PROBLEM TO SOLVE:
Whenever a line of the entries below holds the string "jste", copy that line and return it.

Dataset entries:
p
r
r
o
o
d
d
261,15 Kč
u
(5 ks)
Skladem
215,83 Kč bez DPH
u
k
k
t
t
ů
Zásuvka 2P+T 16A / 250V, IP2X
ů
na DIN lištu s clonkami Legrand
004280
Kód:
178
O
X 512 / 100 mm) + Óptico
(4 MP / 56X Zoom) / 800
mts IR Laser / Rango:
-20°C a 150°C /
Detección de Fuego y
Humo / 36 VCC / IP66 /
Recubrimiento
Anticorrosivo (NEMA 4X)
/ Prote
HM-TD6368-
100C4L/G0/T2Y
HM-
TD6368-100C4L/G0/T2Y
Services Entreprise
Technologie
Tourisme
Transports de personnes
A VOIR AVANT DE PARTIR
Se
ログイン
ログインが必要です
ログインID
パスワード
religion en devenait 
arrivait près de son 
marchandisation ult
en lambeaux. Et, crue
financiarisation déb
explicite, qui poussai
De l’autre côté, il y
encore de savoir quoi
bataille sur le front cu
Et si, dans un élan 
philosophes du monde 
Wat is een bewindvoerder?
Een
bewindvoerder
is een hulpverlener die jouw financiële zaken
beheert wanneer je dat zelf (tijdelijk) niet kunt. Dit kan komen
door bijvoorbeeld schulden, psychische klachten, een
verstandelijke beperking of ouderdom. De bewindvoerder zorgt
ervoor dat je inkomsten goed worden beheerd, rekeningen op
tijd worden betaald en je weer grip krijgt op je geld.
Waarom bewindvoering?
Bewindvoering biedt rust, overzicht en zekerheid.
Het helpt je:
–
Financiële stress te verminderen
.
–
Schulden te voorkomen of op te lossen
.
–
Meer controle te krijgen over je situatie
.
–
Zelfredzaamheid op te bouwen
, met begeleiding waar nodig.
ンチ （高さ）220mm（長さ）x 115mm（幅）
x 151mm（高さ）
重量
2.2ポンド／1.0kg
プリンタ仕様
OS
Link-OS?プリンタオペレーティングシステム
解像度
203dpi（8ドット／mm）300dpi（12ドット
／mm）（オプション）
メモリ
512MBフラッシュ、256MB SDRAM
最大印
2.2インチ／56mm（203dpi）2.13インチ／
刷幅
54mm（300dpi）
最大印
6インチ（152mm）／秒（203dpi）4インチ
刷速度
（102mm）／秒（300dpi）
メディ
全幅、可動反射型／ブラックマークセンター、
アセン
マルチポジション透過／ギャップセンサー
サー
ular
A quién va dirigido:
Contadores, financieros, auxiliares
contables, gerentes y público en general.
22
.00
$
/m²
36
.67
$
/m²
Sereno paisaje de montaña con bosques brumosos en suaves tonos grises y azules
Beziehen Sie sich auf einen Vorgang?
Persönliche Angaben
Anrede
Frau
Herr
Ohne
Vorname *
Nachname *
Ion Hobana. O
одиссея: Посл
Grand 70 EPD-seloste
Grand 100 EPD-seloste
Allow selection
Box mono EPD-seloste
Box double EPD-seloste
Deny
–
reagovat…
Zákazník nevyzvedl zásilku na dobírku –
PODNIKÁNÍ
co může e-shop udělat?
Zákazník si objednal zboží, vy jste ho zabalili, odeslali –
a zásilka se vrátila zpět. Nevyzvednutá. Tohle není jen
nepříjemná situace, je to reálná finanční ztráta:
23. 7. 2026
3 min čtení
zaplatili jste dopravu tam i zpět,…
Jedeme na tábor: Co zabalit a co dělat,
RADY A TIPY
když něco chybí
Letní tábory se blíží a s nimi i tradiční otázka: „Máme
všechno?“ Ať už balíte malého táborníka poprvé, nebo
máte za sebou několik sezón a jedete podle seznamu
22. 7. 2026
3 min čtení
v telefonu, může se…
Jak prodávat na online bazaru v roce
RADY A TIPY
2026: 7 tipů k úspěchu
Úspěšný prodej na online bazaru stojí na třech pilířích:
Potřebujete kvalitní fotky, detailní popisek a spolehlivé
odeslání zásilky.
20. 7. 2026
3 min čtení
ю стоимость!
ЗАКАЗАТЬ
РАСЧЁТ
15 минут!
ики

TASK ANSWER:
Zákazník si objednal zboží, vy jste ho zabalili, odeslali –
zaplatili jste dopravu tam i zpět,…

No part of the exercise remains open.